My Time at iREx

My time at iREx: Daniel Thorngren

Artistic representation of the hot Jupiter HD 209458 b and its star (in background). (Credit: ESA/A. Vidal-Madjar/Institut d'Astrophysique de Paris/CNRS/NASA)
Artistic representation of the hot Jupiter HD 209458 b and its star (in background). (Credit: ESA/A. Vidal-Madjar/Institut d'Astrophysique de Paris/CNRS/NASA)

Daniel Thorngren, a Trottier Postdoctoral Fellow fellow at Université de Montréal, joined iREx in September 2019. In September 2022, he left iREx to pursue his career as a postdoc at Johns Hopkins University where he’ll be continuing to do exoplanet research. He answered a few of our questions about his time at iREx.

My time at iREx: Daniel Thorngren

Daniel Thorngren. (Credit: Courtesy Image)

What did you like most about your time in Montreal?

Montreal is a lovely city and it was great to have the new experience of living somewhere bilingual; working with people both at UdeM and at McGill meant that I wasn’t in just one cultural bubble within the city.

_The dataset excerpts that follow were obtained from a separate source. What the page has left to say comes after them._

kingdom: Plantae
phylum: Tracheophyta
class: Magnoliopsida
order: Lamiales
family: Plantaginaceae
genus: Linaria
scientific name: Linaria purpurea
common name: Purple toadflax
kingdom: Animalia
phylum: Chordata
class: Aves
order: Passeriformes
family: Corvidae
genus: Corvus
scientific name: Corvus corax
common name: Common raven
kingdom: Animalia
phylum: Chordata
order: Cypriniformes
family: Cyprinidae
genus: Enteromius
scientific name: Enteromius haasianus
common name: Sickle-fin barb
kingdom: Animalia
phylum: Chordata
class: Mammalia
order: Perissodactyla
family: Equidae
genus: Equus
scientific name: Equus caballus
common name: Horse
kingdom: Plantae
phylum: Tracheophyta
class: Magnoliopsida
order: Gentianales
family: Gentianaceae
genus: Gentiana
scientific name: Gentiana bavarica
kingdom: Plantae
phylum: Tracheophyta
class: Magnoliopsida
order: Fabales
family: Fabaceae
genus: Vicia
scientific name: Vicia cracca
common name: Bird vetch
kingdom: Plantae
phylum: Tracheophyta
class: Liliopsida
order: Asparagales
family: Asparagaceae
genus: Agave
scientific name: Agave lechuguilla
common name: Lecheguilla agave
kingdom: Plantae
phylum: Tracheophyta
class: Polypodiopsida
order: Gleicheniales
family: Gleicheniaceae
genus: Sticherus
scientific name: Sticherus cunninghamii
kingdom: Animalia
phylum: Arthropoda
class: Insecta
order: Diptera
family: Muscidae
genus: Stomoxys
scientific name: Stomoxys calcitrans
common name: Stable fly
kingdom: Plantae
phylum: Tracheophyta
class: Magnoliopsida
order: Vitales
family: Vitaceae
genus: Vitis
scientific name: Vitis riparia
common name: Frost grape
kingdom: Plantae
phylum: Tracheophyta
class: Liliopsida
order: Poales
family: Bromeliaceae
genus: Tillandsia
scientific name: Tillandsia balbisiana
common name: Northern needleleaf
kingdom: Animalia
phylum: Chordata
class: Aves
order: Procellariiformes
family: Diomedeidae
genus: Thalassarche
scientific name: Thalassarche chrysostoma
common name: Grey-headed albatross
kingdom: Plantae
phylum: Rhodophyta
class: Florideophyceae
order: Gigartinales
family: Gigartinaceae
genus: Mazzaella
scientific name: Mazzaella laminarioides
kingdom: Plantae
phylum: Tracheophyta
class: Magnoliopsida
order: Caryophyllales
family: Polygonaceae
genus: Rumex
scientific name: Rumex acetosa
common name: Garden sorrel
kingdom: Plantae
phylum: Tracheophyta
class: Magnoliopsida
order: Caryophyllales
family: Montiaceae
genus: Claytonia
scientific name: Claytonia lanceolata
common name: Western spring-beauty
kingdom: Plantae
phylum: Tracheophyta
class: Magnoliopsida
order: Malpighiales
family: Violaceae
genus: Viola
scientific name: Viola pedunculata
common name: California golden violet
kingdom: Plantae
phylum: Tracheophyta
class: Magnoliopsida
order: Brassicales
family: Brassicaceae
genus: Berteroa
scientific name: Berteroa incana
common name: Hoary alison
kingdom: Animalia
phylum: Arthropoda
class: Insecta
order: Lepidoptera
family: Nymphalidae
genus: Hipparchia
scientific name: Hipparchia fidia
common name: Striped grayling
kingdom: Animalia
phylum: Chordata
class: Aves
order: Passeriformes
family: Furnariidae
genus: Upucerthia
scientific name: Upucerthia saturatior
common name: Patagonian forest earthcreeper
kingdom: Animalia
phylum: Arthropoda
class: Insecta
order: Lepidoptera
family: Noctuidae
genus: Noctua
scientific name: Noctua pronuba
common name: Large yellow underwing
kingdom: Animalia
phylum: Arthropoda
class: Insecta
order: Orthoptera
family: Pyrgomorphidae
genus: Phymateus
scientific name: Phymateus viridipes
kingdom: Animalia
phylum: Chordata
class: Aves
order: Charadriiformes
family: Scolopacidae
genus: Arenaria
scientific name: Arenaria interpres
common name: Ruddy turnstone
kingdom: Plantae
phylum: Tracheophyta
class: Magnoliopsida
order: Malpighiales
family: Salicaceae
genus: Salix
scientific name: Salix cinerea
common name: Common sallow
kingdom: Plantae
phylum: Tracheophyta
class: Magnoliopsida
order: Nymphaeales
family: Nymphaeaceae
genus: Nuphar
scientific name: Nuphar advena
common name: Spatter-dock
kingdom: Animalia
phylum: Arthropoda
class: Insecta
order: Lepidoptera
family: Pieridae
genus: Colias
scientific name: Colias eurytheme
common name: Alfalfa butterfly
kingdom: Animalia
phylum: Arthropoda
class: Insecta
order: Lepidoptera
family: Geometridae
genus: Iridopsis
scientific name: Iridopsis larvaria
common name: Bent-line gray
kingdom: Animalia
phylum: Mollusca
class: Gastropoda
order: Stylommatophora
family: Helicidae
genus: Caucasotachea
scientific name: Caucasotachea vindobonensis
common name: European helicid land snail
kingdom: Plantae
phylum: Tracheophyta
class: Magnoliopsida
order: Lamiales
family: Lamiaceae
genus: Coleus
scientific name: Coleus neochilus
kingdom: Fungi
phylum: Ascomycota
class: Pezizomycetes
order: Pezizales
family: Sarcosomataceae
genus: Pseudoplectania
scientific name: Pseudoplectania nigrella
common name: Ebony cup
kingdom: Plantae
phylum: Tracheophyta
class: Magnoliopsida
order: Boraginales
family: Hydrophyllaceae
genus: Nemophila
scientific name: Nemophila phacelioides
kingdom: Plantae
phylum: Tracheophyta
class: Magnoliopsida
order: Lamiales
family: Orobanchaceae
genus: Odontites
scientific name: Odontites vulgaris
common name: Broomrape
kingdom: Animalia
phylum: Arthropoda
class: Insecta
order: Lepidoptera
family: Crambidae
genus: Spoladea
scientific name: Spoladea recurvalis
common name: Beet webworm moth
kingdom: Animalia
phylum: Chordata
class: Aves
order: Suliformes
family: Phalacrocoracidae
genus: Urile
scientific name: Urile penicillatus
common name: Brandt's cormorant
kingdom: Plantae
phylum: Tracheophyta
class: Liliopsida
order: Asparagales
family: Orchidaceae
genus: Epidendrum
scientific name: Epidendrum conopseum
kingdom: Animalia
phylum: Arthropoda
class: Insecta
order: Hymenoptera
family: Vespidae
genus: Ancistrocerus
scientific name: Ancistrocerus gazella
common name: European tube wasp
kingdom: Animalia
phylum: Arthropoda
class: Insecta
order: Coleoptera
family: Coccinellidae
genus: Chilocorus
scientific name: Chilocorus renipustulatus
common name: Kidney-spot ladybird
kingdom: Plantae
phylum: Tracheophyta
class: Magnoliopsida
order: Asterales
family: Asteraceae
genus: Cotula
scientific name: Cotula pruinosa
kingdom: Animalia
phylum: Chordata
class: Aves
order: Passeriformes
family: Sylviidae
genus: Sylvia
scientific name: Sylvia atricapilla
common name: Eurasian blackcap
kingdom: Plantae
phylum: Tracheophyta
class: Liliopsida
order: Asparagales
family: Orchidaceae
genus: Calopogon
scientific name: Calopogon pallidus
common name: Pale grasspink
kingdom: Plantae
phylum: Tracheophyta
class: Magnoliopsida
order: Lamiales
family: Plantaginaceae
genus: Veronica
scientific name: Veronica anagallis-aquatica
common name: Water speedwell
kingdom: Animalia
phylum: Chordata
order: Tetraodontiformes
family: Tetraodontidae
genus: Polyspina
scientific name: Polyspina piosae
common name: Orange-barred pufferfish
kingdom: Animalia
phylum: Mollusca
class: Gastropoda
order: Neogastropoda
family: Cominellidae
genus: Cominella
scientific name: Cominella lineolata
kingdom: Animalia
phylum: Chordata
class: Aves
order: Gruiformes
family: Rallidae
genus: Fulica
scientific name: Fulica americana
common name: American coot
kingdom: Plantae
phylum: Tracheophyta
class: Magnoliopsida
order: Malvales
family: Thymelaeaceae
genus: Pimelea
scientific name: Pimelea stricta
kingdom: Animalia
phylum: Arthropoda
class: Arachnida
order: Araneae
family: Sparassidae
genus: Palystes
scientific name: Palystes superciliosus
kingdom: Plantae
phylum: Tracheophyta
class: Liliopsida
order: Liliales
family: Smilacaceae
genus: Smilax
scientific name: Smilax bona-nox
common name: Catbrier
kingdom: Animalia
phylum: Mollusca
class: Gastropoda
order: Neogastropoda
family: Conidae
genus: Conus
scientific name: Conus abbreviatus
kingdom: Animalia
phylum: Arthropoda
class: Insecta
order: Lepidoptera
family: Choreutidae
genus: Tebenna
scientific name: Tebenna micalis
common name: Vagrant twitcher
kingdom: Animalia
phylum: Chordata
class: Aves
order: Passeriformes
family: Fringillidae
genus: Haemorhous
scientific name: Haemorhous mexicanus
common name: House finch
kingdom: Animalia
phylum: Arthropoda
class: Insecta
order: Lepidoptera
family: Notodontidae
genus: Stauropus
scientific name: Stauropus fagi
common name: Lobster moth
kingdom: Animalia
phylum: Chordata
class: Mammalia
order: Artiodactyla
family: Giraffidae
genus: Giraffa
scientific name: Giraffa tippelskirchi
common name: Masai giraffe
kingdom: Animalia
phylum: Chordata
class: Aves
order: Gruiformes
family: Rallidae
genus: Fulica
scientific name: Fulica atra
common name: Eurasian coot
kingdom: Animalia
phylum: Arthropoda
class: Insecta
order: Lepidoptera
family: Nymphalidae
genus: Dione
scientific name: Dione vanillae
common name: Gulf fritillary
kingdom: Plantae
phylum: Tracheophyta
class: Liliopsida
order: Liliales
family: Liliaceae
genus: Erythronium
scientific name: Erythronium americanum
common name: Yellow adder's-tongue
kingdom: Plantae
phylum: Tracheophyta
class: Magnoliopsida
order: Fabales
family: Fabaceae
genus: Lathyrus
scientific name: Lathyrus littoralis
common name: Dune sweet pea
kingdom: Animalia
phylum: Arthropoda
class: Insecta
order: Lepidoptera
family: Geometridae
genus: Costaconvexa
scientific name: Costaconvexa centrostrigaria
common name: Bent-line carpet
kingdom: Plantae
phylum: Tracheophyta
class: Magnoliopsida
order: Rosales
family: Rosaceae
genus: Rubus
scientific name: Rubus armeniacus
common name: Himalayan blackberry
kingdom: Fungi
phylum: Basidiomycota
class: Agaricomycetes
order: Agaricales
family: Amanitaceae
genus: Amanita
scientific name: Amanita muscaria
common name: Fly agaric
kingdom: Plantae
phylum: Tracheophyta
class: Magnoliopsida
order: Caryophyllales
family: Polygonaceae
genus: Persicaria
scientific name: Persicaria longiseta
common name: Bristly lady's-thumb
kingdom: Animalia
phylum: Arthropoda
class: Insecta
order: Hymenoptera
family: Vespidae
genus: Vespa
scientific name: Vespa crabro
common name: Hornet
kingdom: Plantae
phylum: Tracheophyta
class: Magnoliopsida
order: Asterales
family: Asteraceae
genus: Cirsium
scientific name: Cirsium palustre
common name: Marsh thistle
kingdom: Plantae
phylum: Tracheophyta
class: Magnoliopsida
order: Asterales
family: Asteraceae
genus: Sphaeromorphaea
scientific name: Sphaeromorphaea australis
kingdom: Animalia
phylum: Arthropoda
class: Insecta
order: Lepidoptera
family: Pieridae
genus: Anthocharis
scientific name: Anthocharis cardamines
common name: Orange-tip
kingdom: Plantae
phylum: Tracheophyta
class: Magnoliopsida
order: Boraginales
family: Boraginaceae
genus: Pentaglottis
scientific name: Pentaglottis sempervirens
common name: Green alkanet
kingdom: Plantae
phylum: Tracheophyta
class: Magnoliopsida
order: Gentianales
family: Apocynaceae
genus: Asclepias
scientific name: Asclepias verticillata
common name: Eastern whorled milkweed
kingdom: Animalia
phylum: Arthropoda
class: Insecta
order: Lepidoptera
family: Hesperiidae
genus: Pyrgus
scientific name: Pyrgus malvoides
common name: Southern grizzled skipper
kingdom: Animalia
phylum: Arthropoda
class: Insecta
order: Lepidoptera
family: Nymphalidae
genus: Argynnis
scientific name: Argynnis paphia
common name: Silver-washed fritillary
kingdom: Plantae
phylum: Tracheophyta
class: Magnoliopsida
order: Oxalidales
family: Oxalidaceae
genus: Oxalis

I also appreciated its emphasis on walkability and public transportation relative to other cities in North America.

What was the most important project(s) you led at iREx?

One of my main focuses at iREx was trying to understand hot Jupiters, both in terms of how the interior connects with the atmosphere (which is more directly observable), and also especially in trying to understand the thermal physics of the planets – how hot their interiors are and why.

What question(s) were you trying to answer in this project?

The big question we’re trying to pick away at is why hot Jupiters are so big – simple physical models don’t predict this, so we must be missing something. Working out how they evolve with time is an important piece of that puzzle, and helps us better model their interiors even before we fully understand the answer.

What did you discover?

We found that hot Jupiters get bigger as their stars brighten with age.  This means that hot Jupiter interiors aren’t just cooling slowly, but are actively heated by their parent star.  This might seem obvious, but while heating an atmosphere is normal and expected, having that heat pushed down into the interior does not follow from our current understanding of planetary physics.  This research helps us narrow down what processes we are missing.

What motivates you in exoplanet research?

I suspect anyone reading this will agree with me that space is just cool, so getting to work on expanding our knowledge of it is very satisfying.  I also particularly enjoy the opportunity to collaborate with people from all over the place on their work, and it’s such an honor when someone asks for my take on a difficult question.

Why do you think people should be interested in this kind of work?

Giant planets are preserved records of the disks that all planets formed from, and understanding them better will help us understand how all planets form, including our own. They’re also the easiest planets to observe, so at any given time we’ll have more and better data to study them with than for terrestrial planets.

How will your time with us help you in your new job?

My work at iREx has led to collaborations with other hot Jupiter experts at JHU and nearby UMD, and my collaborations with Prof Björn Benneke has led me to interface my work better with ongoing atmospheric observations of exoplanets. This is particularly important now that JWST has launched, and we’re already quite busy interpreting that data!